A senior official in one agency slated for the chop by the audit commission said no colleagues were confident of the long-term survival of their workplace, even after it avoided abolition in Tuesday's budget.
"There’s no sense of relief here," the official said. "It feels more like a stay of execution."
Mr Abetz said he felt for Australian Public Service workers who would lose their jobs.
"We regret that these decisions need to be made, but unless we make these displacements now there'll need to be even more later on," he said.
The Minister said the decision to relocate a number of departments outside Canberra was a practical one and part of the Coalition's policy of decentralisation.
"It is something the fishing industry, for example, and it's just a small element and we have made no decision, but they say why on Earth is the Australian Fishing Management Authority in Canberra?" he said.

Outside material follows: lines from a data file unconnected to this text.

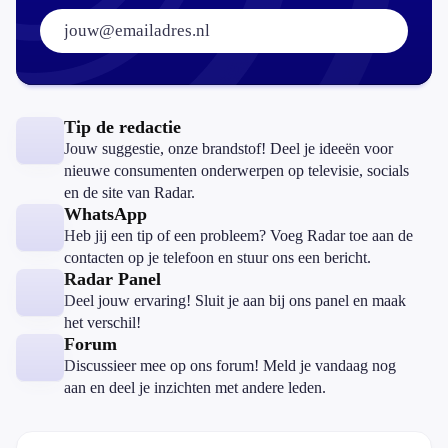
E-mailadres:
Tip de redactie
Jouw suggestie, onze brandstof! Deel je ideeën voor
nieuwe consumenten onderwerpen op televisie, socials
en de site van Radar.
WhatsApp
Heb jij een tip of een probleem? Voeg Radar toe aan de
contacten op je telefoon en stuur ons een bericht.
Radar Panel
Deel jouw ervaring! Sluit je aan bij ons panel en maak
het verschil!
Forum
Discussieer mee op ons forum! Meld je vandaag nog
aan en deel je inzichten met andere leden.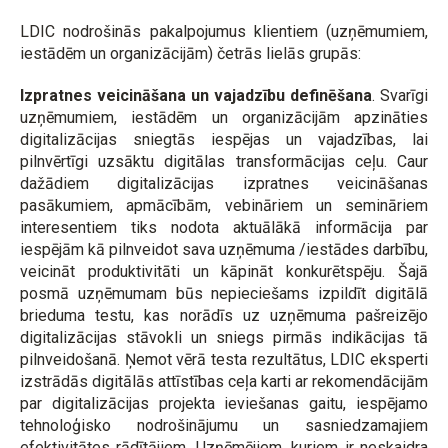
LDIC nodrošinās pakalpojumus klientiem (uzņēmumiem,
iestādēm un organizācijām) četrās lielās grupās:
Izpratnes veicināšana un vajadzību definēšana
. Svarīgi
uzņēmumiem, iestādēm un organizācijām apzināties
digitalizācijas sniegtās iespējas un vajadzības, lai
pilnvērtīgi uzsāktu digitālas transformācijas ceļu. Caur
dažādiem digitalizācijas izpratnes veicināšanas
pasākumiem, apmācībām, vebināriem un semināriem
interesentiem tiks nodota aktuālākā informācija par
iespējām kā pilnveidot sava uzņēmuma /iestādes darbību,
veicināt produktivitāti un kāpināt konkurētspēju. Šajā
posmā uzņēmumam būs nepieciešams izpildīt digitālā
brieduma testu, kas norādīs uz uzņēmuma pašreizējo
digitalizācijas stāvokli un sniegs pirmās indikācijas tā
pilnveidošanā. Ņemot vērā testa rezultātus, LDIC eksperti
izstrādās digitālās attīstības ceļa karti ar rekomendācijām
par digitalizācijas projekta ieviešanas gaitu, iespējamo
tehnoloģisko nodrošinājumu un sasniedzamajiem
efektivitātes rādītājiem. Uzņēmējiem, kuriem ir neskaidra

"If we spread the benefit of public service employment around the nation I think that is a good public policy position."
The Finance Department figures show a relative lull after the 8200 full-time positions are shed over the next year, with 1800 jobs slated to go in 2015-16.
But 2016-17 is forecast to be another a tough year for the public service when a further 5000 workers would head for the exits.
The department’s modelling predicts just 1400 jobs to be cut in the current financial year, but Public Service Commission figures show that 1122 rank-and-file public servants had been paid redundancies in the first six months of the year already.
About 125 of the elite senior executive service had taken generous "incentives to retire" packages during the same period.